CONSIGNE:
Poursuivez la critique du roman « Les Ouvertures » d’Antonio Moresco à partir de sa dernière phrase.
--- TEXTE PRÉSENTÉ ---
Le Temps, 18 septembre 2021, par Jean-Bernard Vuillème

Un roman couvé au couvent

« Les Ouvertures », d’Antonio Moresco, un écrivain majeur de la littérature italienne contemporaine, constitue une épopée de l’individu en quête de vocation dans un univers insaisissable

Un monde trouble, indistinct, insaisissable et cependant minutieusement décrit. Un narrateur insatiable voyeur, spectateur du monde sans cesse ahuri, stupéfait, qui semble agir en aparté, sans y participer vraiment. Une prose d’une rare inventivité, souvent déboussolante et drôle. Comme chez Buzzati, les faits divers du quotidien basculent dans l’étrange et l’imprévu. Comme chez Kafka, le romancier meut ses personnages dans une réalité aux allures de rêve où l’inquiétude existentielle s’abîme dans la démesure du temps.
--- JEU DE DONNÉES ---
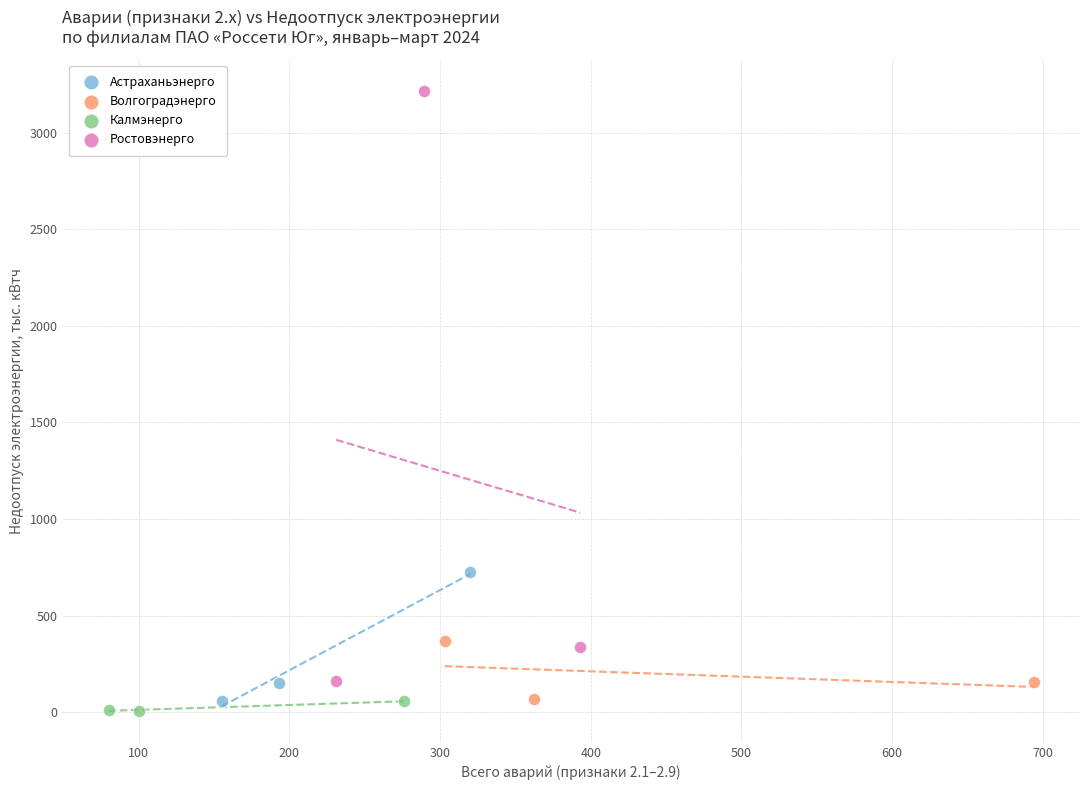

What are all the series names shown in the legend?

Астраханьэнерго, Волгоградэнерго, Калмэнерго, Ростовэнерго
---
RÉPONSE:
La prose habitée d’Antonio Moresco, comme hallucinée sous une lumière si forte qu’elle rend presque aveugle, ses soudaines accélérations (les saisons s’enchaînent si vite qu’on peut se retrouver surpris en tenue légère en plein hiver), tient en partie du réalisme magique ; les fondements pratiques et théoriques de ce genre littéraire ont été posés il y a un siècle par Massimo Bontempelli (1878-1960), précurseur peu connu, avant de faire école chez de nombreux écrivains sud-américains comme García Márquez ou Carlos Fuentes.

Règlements de compte

Avant de nous arriver en français, l’édition originale de ce monument de plus de 700 pages, Gli Esordi, a été publiée en 1998 et a fait l’objet d’une réédition chez Mondadori en 2019, avec d’importants changements voulus par l’auteur. Sans qu’on puisse parler d’une œuvre autobiographique, le roman suit une ligne narrative qui correspond à son parcours.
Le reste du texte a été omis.